Patients with relapsed diffuse large B-cell lymphoma (DLBCL) who have failed or are ineligible for autologous haematopoietic cell transplantation (HCT) have a poor prognosis. We examined the outcomes of non-myeloablative allogeneic HCT in this setting. Thirty-one patients with DLBCL and one patient with Burkitt lymphoma received allogeneic HCT following 2 Gy total body irradiation with or without fludarabine. Median age was 52 years. Twenty-four patients (75%) had undergone prior autologous HCT. Disease status at HCT was complete response (14/32, 44%), partial response (9/32, 28%), or refractory (9/32, 28%). Cumulative incidences of acute graft-versus-host disease (GVHD) grades II-IV, grades III-IV, and chronic GVHD were 53%, 19%, and 47% respectively. With a median follow-up of 45 months, 3-year estimated overall (OS) and progression-free survival (PFS) was 45% and 35% respectively. Three-year cumulative incidences of relapse and non-relapse mortality were 41% and 25% respectively.
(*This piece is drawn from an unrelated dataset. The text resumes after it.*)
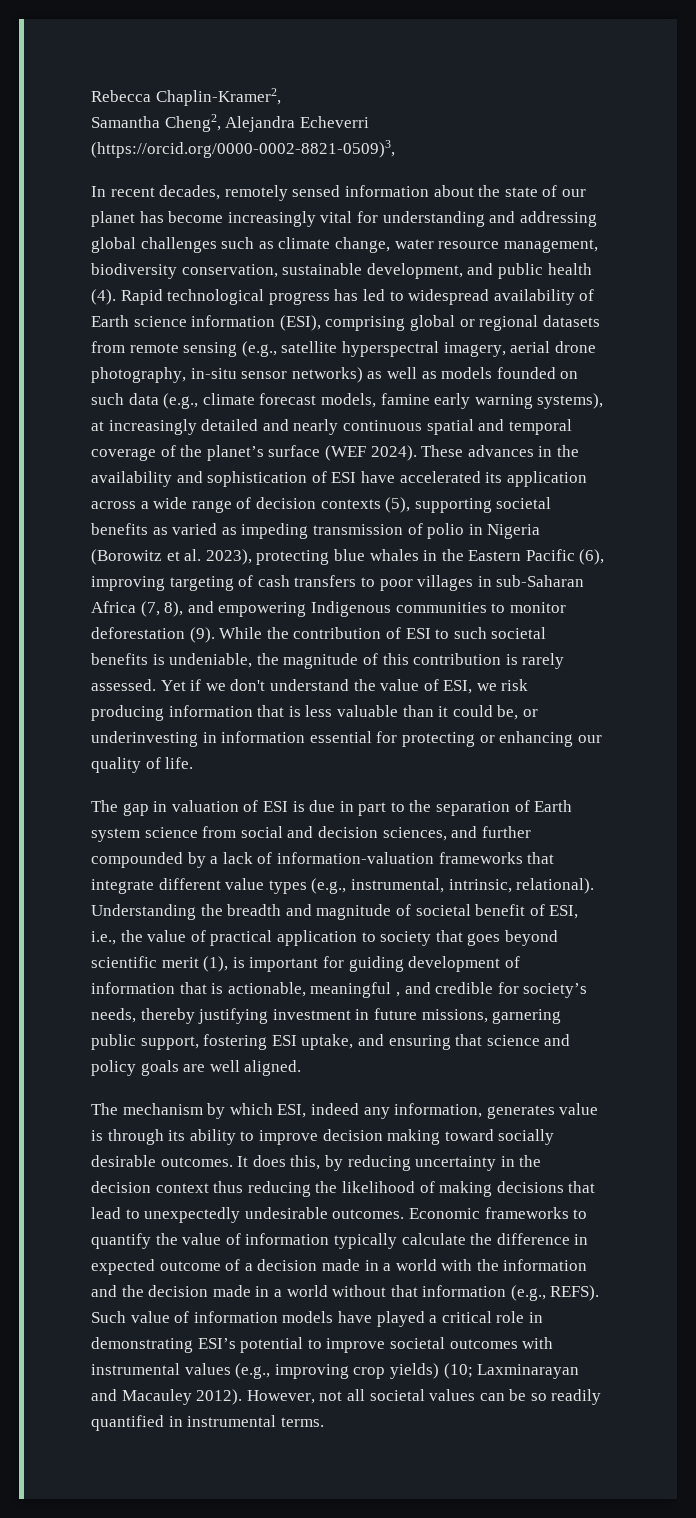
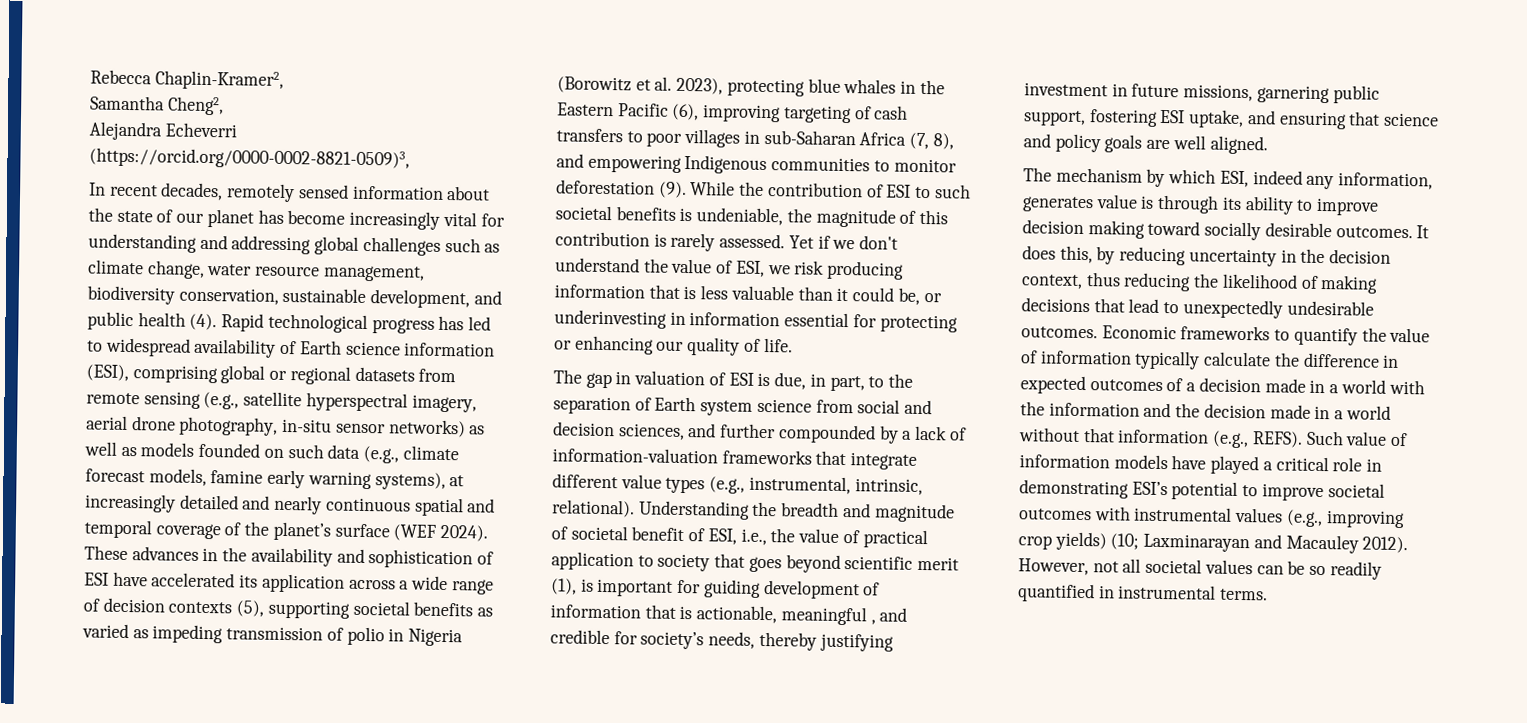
(221, 123) none -> (224, 106) //
[309,800,387,816] due in part -> [774,372,865,392] due, in part,
[155,1183,209,1193] context -> [1021,274,1083,289] context,
[159,1261,221,1271] outcome -> [1089,379,1163,392] outcomes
In multivariate models, chemosensitive disease and receipt of >or=4 lines of treatment before HCT were associated with better OS. Patients with chemosensitive disease had 3-year OS and PFS of 56% and 43% respectively. Non-myeloablative allogeneic HCT can produce long-term disease-free survival in patients with chemosensitive relapsed DLBCL who have failed or are ineligible for autologous HCT.